→ **USING THE INFORMATION**
(1) In the estuary article, reproduce word for word everything from "The EPA said" down to "call to action.".
(2) Answer these questions using the estuary article:
(a) How many sites did the EPA analyze in its first survey?
(b) Estuaries in which states were in the best condition?
(c) What share of the U.S. commercial fish catch do estuaries provide, according to the EPA?
[PAGE EXCERPT — start]
One-Third of U.S. Water Estuaries in Bad Shape
WASHINGTON -- More than one-third of the coastal waters that link America's rivers and oceans are in poor condition, the Environmental Protection Agency said in a report Tuesday, with Puerto Rico and the Northeast coast faring the worst.
The EPA analyzed 1,239 sites in its first survey of the country's 28 major estuaries, which provide breeding grounds and shelter for fish and birds.
It found that bodies of water with large numbers of people living nearby suffered the most. While counties with big estuaries make up only 6 percent of the coastal land area, they contain more than two-thirds of the coastal population.
The impact of building communities and shipping facilities, and providing them with sewers, put the estuaries under stress.
In estuaries in Northeastern states, between 10 and 20 percent of the water was polluted, and more than 15 percent of the sediment was contaminated, the survey found. More than 10 percent of the organisms and fish in the estuaries facing the northern Atlantic Ocean suffered from chemical contamination.
Estuaries in the Southeastern states were in the best condition, the report said. Less than 10 percent of the water was polluted and about 5 percent of the sediment showed signs of toxins.
The survey also found that the entire San Juan Bay Estuary in Puerto Rico was in poor condition.
Estuaries provide more than 75 percent of the U.S. commercial fish catch, according to the EPA, and the fisheries are worth more than $1.9 billion.
The EPA said estuary administrators should work with local officials to develop stormwater management plans to curb the contaminated water that runs off into the estuaries.
Rob Brumbaugh of the Nature Conservancy said the EPA's report was a call to action.
"The one thing we know is that estuaries, although they are threatened, they are pretty resilient and respond to restorations," Brumbaugh said. "The mixture of the fresh water input and the saltwater creates ecosystems that are used to fluctuations."
He said the report helped identify estuaries that are thriving and need to be shielded from development as well as those that need rebuilding.
[PAGE EXCERPT — finish]
[GIVEN DATA — start]
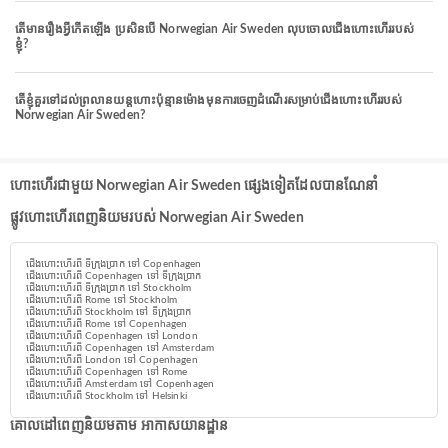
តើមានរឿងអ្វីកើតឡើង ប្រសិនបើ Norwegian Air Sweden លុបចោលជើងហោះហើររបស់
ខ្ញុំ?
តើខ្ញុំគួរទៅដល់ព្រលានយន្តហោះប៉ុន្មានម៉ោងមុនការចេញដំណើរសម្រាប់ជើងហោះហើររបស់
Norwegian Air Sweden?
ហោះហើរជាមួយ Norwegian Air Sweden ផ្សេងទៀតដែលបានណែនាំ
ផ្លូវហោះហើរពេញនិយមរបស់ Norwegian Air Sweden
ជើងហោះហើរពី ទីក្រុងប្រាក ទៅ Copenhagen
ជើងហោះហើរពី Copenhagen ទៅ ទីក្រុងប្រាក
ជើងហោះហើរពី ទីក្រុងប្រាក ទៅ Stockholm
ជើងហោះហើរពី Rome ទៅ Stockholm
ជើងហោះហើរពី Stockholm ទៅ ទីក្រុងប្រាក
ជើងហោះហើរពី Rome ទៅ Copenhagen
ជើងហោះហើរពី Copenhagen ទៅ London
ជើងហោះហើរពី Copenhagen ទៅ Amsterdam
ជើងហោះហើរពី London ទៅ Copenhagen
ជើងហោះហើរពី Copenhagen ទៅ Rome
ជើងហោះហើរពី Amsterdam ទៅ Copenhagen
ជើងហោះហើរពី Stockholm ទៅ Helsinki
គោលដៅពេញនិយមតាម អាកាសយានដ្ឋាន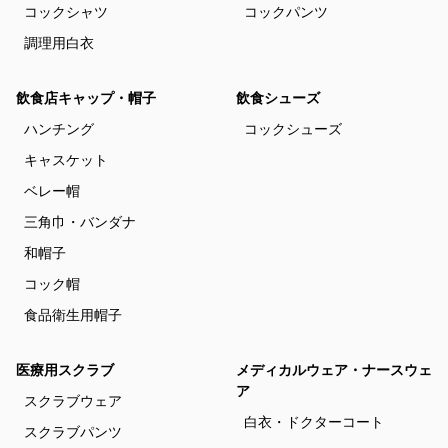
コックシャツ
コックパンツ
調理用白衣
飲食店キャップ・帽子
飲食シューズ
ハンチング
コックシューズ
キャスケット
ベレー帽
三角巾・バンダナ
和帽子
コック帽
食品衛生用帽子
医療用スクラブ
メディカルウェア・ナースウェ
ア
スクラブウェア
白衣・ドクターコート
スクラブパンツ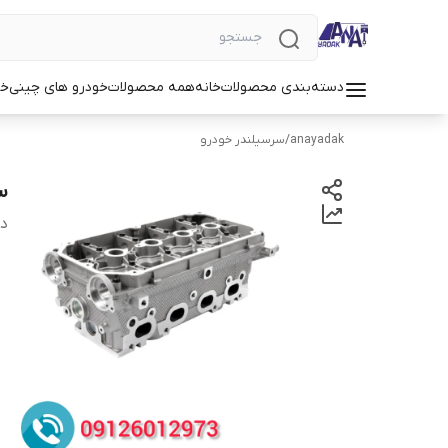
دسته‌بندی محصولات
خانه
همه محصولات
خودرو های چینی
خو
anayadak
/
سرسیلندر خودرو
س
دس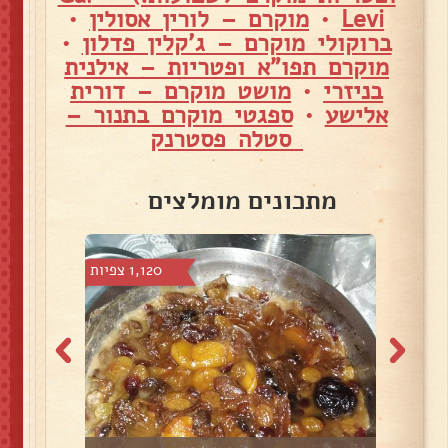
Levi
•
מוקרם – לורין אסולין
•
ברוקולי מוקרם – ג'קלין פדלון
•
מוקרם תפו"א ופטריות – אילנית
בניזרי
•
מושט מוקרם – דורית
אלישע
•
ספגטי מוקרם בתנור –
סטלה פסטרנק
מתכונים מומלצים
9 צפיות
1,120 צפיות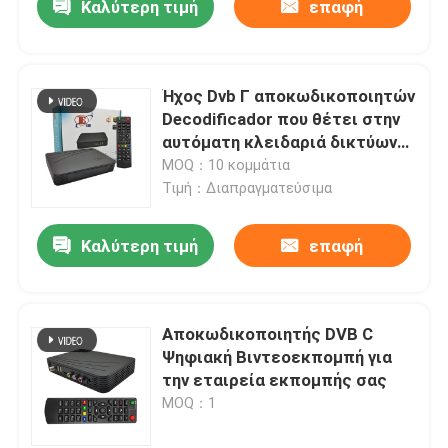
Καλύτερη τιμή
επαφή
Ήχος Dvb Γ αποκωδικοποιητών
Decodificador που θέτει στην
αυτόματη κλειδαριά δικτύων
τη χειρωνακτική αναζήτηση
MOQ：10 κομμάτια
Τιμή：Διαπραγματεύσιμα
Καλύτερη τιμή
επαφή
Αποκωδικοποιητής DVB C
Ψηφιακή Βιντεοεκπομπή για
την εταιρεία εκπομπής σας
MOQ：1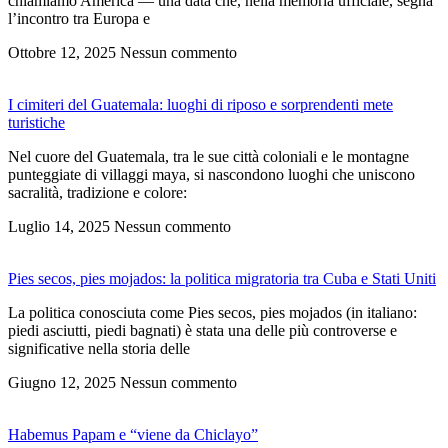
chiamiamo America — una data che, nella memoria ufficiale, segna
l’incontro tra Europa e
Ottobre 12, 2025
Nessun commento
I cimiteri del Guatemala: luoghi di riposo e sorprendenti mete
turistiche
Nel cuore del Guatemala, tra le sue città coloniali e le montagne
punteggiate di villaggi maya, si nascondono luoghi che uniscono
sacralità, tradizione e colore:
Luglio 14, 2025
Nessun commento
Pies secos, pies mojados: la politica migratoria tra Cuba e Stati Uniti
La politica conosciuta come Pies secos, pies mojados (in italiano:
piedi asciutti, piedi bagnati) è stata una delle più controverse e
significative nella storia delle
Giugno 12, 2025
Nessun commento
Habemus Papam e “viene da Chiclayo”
[GIVEN DATA — finish]
→ **ANSWERS TO THE TASKS**
(1)
The EPA said estuary administrators should work with local officials to develop stormwater management plans to curb the contaminated water that runs off into the estuaries.
Rob Brumbaugh of the Nature Conservancy said the EPA's report was a call to action.

(2)
(a) 1,239 sites.
(b) The Southeastern states.
(c) More than 75 percent.